# question about 4x4 beach acess



## fishnimpossible (Feb 1, 2011)

im in virginia and i sometimes i drive to the outerbanks with the family to do some camping....i always see you guys fishing in the outer banks and you drive your 4x4 s on the beach...what do i need to do that...a permit..how much..and where can i buy one.....thanks guys...fish on !!


----------



## sunburntspike (Oct 4, 2010)

you're gonna open a can of worms with this question,check the 4x4 forum for good tips,as for what part of the beach will be open check the preserve beach access site


----------



## AbuMike (Sep 3, 2007)

No permit needed. Just find an open ramp from OI to Hatteras airdown and go. Then enjoy.....


----------



## Drumdum (Jan 6, 2003)

AbuMike said:


> No permit needed. Just find an open ramp from OI to Hatteras airdown and go. Then enjoy.....


For this year anyway... Next year is set in stone by special interest,through nps and usfwl..


----------



## AbuMike (Sep 3, 2007)

That is true Kenny but we still need to encourage people to come. There will still be some open spaces and I for one intend to make use of them. If folks like me stop completely the place will for sure wither and die......


----------



## Drumdum (Jan 6, 2003)

AbuMike said:


> That is true Kenny but we still need to encourage people to come. There will still be some open spaces and I for one intend to make use of them. If folks like me stop completely the place will for sure wither and die......


 Thanks for the support,and businesses here need it,although it is hard not to see "glass half empty" sometimes...


----------



## AbuMike (Sep 3, 2007)

I totally agree on the half empty glass. I do try to continue to look on the bright side. I was there that weekend when all this mess was started. I saw what lead up to ALL OF THIS......One stupid person, one stupid act.....

As I have said in the past many times. I will not stop coming until there is absolutely nothing left......My one and biggest gripe is.......90% of the people asking questions about this whole stinky mess are the ones who could care less until it's time for THEIR VACATION or YEARLY FISHING TRIP.....


----------



## moose22dog (Feb 17, 2010)

we will be down this june driving all over obx hunting anything that swims! espcecialy those big toothy bastards..lol. CAN NOT WAIT!!!:fishing::beer:


----------



## AbuMike (Sep 3, 2007)

moose22dog said:


> we will be down this june driving all over obx hunting anything that swims! espcecialy those big toothy bastards..lol. CAN NOT WAIT!!!:fishing::beer:


Good luck finding a good spot in June.......


----------



## DERFM (Jun 19, 2004)

AbuMike said:


> Good luck finding a good spot in June.......


sad but so true


----------



## fishnimpossible (Feb 1, 2011)

wait a minute..!!!....im not one of those who can care less!!!!!!!im from long island...and driving on the beach to surf cast is all i did for a long time....and yes we had a fee...100 bucks for a season pass!!!!....you sound a little hot headed about something....let me know whats going on with that whole mess and you got my support too....i got family in n.c....and they all fish , and will be happy to support the rec. fisherman in anyway possible.....fish on !!!


----------



## AbuMike (Sep 3, 2007)

My point exactly...................


----------



## Dr. Bubba (Nov 9, 1999)

please take with a grain of salt with any perceived hostility regarding this subject.

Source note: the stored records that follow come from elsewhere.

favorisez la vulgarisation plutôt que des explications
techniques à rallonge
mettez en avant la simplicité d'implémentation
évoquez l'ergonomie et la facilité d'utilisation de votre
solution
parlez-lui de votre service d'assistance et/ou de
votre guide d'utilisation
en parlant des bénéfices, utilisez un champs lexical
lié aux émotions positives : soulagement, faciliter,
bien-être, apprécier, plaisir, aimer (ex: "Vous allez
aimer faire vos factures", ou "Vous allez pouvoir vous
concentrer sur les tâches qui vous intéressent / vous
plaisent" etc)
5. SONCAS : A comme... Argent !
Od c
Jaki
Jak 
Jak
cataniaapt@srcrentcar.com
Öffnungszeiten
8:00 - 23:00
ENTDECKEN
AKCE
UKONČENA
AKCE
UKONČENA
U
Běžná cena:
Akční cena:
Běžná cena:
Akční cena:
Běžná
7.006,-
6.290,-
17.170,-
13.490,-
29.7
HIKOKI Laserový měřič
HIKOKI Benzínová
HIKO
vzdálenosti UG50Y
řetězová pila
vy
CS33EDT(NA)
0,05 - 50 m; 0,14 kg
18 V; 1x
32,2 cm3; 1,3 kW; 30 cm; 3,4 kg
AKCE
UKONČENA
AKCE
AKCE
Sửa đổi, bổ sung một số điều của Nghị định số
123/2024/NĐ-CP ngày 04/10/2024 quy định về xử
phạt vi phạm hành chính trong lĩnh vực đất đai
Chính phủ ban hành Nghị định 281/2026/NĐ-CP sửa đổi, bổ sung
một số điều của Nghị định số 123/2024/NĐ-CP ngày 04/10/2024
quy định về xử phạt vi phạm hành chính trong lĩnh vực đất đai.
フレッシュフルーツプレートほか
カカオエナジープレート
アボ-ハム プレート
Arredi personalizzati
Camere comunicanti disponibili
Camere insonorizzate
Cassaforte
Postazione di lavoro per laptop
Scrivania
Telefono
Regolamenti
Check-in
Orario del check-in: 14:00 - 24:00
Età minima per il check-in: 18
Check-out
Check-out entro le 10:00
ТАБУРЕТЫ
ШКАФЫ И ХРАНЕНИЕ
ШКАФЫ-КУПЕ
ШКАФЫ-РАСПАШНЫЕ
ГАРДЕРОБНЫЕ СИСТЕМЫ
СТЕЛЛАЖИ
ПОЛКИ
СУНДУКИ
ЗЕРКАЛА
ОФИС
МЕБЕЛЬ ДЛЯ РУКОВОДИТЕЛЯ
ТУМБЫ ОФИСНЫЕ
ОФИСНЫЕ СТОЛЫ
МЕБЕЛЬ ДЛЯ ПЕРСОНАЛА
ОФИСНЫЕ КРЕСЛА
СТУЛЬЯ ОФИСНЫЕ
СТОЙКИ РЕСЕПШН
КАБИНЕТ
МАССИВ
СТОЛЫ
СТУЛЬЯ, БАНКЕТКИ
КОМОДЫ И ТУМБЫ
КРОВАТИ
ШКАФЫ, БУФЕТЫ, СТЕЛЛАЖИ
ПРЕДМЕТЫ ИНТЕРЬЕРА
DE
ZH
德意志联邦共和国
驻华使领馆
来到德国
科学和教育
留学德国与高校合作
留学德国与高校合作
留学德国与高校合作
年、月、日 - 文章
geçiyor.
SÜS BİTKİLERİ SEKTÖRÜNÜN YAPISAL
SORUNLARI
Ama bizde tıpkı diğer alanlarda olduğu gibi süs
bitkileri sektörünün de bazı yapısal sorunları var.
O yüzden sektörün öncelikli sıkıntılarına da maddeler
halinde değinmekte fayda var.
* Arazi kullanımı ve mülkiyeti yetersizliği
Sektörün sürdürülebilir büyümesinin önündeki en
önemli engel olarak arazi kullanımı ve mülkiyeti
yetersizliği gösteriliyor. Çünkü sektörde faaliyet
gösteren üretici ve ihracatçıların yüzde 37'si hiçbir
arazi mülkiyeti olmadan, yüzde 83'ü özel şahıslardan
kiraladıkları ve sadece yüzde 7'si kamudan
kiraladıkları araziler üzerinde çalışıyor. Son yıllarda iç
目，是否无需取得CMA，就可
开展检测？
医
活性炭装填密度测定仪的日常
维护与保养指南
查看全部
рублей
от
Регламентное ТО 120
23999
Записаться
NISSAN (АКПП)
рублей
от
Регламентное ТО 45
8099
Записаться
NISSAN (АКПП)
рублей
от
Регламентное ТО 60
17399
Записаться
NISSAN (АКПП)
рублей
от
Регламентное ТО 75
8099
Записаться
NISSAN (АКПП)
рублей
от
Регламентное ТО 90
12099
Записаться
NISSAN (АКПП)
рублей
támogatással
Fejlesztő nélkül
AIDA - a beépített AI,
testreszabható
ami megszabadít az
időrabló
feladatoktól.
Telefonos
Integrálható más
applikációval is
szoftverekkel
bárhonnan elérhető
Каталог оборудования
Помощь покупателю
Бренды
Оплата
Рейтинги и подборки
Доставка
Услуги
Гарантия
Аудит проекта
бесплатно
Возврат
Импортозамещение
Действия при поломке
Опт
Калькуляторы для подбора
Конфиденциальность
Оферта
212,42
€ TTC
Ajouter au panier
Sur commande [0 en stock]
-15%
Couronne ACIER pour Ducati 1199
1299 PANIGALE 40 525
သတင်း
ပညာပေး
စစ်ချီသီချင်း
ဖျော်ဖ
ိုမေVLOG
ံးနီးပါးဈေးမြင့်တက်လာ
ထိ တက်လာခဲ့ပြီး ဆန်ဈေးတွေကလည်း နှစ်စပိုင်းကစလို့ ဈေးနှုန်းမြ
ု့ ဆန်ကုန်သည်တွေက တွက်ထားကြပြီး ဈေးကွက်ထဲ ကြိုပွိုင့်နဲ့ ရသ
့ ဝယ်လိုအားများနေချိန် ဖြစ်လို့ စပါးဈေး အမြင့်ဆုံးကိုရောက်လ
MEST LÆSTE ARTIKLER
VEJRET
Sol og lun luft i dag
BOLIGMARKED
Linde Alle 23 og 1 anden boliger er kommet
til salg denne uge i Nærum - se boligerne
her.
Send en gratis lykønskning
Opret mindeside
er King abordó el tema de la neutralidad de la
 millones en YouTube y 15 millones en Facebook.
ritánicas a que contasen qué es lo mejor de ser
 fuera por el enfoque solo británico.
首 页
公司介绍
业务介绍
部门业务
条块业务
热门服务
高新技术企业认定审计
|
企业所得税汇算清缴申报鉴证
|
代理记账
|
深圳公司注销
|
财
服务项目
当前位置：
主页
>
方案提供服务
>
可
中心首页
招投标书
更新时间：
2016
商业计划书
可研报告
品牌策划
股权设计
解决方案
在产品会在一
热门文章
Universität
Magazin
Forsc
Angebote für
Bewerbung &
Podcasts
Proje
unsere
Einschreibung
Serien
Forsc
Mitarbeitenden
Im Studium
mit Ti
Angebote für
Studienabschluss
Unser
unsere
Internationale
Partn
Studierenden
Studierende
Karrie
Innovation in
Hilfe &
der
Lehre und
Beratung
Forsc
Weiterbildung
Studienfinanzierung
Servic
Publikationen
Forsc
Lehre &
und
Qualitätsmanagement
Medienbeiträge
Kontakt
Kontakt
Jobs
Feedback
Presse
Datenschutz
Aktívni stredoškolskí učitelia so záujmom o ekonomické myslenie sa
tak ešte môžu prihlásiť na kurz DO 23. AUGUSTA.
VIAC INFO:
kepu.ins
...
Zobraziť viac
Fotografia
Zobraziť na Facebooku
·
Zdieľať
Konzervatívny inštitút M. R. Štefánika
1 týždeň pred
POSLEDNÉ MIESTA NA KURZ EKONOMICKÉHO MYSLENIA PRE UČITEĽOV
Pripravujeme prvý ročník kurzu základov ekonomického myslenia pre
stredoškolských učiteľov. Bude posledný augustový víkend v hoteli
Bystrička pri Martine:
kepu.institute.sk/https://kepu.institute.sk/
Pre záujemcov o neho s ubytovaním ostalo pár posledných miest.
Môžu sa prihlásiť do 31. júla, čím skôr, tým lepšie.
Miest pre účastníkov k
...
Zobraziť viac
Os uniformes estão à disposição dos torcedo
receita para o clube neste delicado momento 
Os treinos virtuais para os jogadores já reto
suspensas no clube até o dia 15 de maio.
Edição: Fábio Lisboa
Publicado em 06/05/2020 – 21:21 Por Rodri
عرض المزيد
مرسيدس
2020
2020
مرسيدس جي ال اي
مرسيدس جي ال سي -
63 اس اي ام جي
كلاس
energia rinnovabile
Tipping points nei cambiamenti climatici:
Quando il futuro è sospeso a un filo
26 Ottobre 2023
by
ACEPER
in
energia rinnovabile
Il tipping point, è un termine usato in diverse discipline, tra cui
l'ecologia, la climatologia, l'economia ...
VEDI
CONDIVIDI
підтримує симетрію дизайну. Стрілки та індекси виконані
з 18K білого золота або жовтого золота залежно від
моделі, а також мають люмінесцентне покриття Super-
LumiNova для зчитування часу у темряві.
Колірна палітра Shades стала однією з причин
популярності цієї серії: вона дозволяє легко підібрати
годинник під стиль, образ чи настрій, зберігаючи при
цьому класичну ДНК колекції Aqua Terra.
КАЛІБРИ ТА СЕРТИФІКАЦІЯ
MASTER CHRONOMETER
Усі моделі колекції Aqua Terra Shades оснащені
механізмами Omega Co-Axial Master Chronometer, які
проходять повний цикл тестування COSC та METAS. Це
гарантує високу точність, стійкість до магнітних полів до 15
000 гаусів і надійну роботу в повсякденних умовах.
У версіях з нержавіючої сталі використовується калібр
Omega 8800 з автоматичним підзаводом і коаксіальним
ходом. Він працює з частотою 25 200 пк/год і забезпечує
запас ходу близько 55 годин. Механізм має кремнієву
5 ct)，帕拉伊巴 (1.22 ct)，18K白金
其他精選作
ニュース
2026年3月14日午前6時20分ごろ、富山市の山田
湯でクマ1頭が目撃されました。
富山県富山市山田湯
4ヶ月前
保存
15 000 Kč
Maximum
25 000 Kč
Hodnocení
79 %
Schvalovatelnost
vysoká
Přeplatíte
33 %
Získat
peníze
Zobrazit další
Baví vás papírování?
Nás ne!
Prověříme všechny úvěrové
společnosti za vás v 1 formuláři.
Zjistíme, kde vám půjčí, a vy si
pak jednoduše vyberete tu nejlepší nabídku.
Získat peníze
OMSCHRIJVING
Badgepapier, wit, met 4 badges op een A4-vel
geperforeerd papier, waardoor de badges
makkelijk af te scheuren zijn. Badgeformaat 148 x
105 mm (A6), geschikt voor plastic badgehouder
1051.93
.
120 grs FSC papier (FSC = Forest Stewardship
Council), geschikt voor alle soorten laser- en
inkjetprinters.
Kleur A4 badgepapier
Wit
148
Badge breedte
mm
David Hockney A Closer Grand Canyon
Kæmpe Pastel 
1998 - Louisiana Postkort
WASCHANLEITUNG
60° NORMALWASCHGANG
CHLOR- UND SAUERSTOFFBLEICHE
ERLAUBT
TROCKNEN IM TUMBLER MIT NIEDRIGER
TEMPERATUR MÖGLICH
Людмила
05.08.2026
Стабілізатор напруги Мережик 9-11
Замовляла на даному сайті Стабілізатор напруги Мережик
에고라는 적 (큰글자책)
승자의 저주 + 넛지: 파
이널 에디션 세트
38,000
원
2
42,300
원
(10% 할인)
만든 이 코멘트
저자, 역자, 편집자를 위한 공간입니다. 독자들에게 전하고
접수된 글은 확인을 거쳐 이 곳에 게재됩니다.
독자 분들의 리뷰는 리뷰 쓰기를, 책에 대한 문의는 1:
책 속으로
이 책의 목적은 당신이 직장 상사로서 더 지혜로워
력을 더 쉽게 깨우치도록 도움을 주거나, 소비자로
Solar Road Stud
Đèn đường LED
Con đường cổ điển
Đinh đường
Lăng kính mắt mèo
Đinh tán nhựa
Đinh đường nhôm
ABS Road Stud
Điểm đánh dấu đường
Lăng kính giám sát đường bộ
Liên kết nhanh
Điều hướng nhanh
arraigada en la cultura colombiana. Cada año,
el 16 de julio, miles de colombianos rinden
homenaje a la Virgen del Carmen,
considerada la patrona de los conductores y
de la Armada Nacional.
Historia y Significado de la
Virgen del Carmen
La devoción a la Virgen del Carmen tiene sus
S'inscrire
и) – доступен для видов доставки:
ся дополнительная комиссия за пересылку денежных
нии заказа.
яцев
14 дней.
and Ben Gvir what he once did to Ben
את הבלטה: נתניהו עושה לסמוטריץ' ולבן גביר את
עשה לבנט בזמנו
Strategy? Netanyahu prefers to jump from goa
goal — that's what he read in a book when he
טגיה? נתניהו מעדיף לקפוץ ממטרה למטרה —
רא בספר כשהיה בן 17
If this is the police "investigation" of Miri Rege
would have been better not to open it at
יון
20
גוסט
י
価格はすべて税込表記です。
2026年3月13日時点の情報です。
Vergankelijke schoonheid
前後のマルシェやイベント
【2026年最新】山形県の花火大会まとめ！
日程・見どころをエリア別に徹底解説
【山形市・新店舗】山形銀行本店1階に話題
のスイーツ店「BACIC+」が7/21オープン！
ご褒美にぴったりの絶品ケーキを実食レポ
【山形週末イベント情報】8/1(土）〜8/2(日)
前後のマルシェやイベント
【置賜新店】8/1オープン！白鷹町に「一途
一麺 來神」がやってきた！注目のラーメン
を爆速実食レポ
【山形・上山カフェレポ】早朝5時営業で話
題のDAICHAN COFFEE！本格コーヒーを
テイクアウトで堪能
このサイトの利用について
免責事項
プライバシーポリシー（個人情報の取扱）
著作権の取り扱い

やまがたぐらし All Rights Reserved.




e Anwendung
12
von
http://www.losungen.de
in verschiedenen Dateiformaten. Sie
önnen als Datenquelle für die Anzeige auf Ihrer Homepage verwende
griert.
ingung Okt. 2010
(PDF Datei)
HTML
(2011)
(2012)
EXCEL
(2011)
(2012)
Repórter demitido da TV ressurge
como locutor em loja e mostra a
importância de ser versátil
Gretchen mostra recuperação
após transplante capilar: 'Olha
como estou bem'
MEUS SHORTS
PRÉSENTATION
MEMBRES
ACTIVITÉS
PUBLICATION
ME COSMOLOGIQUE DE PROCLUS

traditional access has been in limbo now for close to 4 years. limiting access and threats to existing access have been around way longer.

being able to drive a vehicle on the beach is special and required for Hatteras Island in many ways. 

I was going to post a bunch of beliefs about this, but instead I encourage you to start looking here...

http://vimeo.com/14696293


----------



## Big EL (Apr 8, 2002)

moose22dog said:


> we will be down this june *driving all over obx *hunting anything that swims!



Good luck with this one too

><))))*>


----------